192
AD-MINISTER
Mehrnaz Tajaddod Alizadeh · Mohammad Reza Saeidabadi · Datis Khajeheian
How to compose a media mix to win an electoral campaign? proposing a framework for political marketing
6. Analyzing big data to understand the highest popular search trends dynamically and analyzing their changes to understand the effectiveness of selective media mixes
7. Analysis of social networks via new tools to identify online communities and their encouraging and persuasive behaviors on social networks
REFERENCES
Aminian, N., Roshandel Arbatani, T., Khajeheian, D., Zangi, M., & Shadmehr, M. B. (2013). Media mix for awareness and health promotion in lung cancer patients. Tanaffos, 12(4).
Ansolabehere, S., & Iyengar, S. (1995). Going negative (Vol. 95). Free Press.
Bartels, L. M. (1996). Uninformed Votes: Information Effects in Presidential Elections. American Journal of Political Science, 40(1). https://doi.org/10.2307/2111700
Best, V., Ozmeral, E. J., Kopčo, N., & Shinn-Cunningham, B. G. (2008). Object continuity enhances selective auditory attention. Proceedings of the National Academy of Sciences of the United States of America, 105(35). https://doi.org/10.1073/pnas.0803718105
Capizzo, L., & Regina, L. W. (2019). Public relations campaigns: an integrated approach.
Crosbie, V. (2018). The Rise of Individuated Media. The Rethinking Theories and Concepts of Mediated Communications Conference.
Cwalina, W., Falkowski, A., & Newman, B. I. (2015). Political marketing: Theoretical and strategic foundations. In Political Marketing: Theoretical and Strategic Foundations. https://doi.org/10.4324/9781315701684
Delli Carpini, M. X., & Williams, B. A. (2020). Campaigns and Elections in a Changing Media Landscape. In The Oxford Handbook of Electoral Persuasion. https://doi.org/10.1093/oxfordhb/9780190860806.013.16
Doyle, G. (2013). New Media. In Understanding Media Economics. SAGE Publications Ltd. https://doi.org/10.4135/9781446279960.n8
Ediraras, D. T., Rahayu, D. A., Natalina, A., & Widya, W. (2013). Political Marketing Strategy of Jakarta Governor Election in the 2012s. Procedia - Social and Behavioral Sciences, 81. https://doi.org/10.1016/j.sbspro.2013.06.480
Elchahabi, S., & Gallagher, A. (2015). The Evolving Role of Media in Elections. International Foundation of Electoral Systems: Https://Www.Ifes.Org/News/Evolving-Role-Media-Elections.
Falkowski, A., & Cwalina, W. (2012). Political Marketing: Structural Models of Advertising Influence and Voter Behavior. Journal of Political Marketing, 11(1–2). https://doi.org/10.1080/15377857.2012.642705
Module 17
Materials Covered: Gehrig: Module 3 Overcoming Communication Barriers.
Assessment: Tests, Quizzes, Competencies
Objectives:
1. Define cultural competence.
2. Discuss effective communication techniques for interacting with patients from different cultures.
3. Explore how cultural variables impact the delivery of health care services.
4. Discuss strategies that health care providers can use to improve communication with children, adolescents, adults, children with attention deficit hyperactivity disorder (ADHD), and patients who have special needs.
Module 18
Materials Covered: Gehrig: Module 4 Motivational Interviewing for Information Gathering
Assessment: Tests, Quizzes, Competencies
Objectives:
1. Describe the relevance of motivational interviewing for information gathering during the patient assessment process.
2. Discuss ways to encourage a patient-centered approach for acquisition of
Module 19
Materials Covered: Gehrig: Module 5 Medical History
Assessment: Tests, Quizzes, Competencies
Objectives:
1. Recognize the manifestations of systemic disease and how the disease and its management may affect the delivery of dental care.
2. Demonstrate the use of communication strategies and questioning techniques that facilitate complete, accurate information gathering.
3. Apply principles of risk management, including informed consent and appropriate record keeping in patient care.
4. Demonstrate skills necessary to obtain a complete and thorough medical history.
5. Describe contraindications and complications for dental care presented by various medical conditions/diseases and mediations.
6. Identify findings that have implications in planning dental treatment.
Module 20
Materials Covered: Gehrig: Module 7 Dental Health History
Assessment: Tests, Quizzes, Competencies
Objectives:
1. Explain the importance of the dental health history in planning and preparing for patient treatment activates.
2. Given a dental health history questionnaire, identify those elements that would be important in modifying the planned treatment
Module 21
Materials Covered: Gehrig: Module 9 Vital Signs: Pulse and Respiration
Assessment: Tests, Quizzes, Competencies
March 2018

** Problem to solve **
Transcribe the lines above precisely, keeping each one unchanged.

** Written solution **
192
AD-MINISTER
Mehrnaz Tajaddod Alizadeh · Mohammad Reza Saeidabadi · Datis Khajeheian
How to compose a media mix to win an electoral campaign? proposing a framework for political marketing
6. Analyzing big data to understand the highest popular search trends dynamically and analyzing their changes to understand the effectiveness of selective media mixes
7. Analysis of social networks via new tools to identify online communities and their encouraging and persuasive behaviors on social networks
REFERENCES
Aminian, N., Roshandel Arbatani, T., Khajeheian, D., Zangi, M., & Shadmehr, M. B. (2013). Media mix for awareness and health promotion in lung cancer patients. Tanaffos, 12(4).
Ansolabehere, S., & Iyengar, S. (1995). Going negative (Vol. 95). Free Press.
Bartels, L. M. (1996). Uninformed Votes: Information Effects in Presidential Elections. American Journal of Political Science, 40(1). https://doi.org/10.2307/2111700
Best, V., Ozmeral, E. J., Kopčo, N., & Shinn-Cunningham, B. G. (2008). Object continuity enhances selective auditory attention. Proceedings of the National Academy of Sciences of the United States of America, 105(35). https://doi.org/10.1073/pnas.0803718105
Capizzo, L., & Regina, L. W. (2019). Public relations campaigns: an integrated approach.
Crosbie, V. (2018). The Rise of Individuated Media. The Rethinking Theories and Concepts of Mediated Communications Conference.
Cwalina, W., Falkowski, A., & Newman, B. I. (2015). Political marketing: Theoretical and strategic foundations. In Political Marketing: Theoretical and Strategic Foundations. https://doi.org/10.4324/9781315701684
Delli Carpini, M. X., & Williams, B. A. (2020). Campaigns and Elections in a Changing Media Landscape. In The Oxford Handbook of Electoral Persuasion. https://doi.org/10.1093/oxfordhb/9780190860806.013.16
Doyle, G. (2013). New Media. In Understanding Media Economics. SAGE Publications Ltd. https://doi.org/10.4135/9781446279960.n8
Ediraras, D. T., Rahayu, D. A., Natalina, A., & Widya, W. (2013). Political Marketing Strategy of Jakarta Governor Election in the 2012s. Procedia - Social and Behavioral Sciences, 81. https://doi.org/10.1016/j.sbspro.2013.06.480
Elchahabi, S., & Gallagher, A. (2015). The Evolving Role of Media in Elections. International Foundation of Electoral Systems: Https://Www.Ifes.Org/News/Evolving-Role-Media-Elections.
Falkowski, A., & Cwalina, W. (2012). Political Marketing: Structural Models of Advertising Influence and Voter Behavior. Journal of Political Marketing, 11(1–2). https://doi.org/10.1080/15377857.2012.642705
Module 17
Materials Covered: Gehrig: Module 3 Overcoming Communication Barriers.
Assessment: Tests, Quizzes, Competencies
Objectives:
1. Define cultural competence.
2. Discuss effective communication techniques for interacting with patients from different cultures.
3. Explore how cultural variables impact the delivery of health care services.
4. Discuss strategies that health care providers can use to improve communication with children, adolescents, adults, children with attention deficit hyperactivity disorder (ADHD), and patients who have special needs.
Module 18
Materials Covered: Gehrig: Module 4 Motivational Interviewing for Information Gathering
Assessment: Tests, Quizzes, Competencies
Objectives:
1. Describe the relevance of motivational interviewing for information gathering during the patient assessment process.
2. Discuss ways to encourage a patient-centered approach for acquisition of
Module 19
Materials Covered: Gehrig: Module 5 Medical History
Assessment: Tests, Quizzes, Competencies
Objectives:
1. Recognize the manifestations of systemic disease and how the disease and its management may affect the delivery of dental care.
2. Demonstrate the use of communication strategies and questioning techniques that facilitate complete, accurate information gathering.
3. Apply principles of risk management, including informed consent and appropriate record keeping in patient care.
4. Demonstrate skills necessary to obtain a complete and thorough medical history.
5. Describe contraindications and complications for dental care presented by various medical conditions/diseases and mediations.
6. Identify findings that have implications in planning dental treatment.
Module 20
Materials Covered: Gehrig: Module 7 Dental Health History
Assessment: Tests, Quizzes, Competencies
Objectives:
1. Explain the importance of the dental health history in planning and preparing for patient treatment activates.
2. Given a dental health history questionnaire, identify those elements that would be important in modifying the planned treatment
Module 21
Materials Covered: Gehrig: Module 9 Vital Signs: Pulse and Respiration
Assessment: Tests, Quizzes, Competencies
March 2018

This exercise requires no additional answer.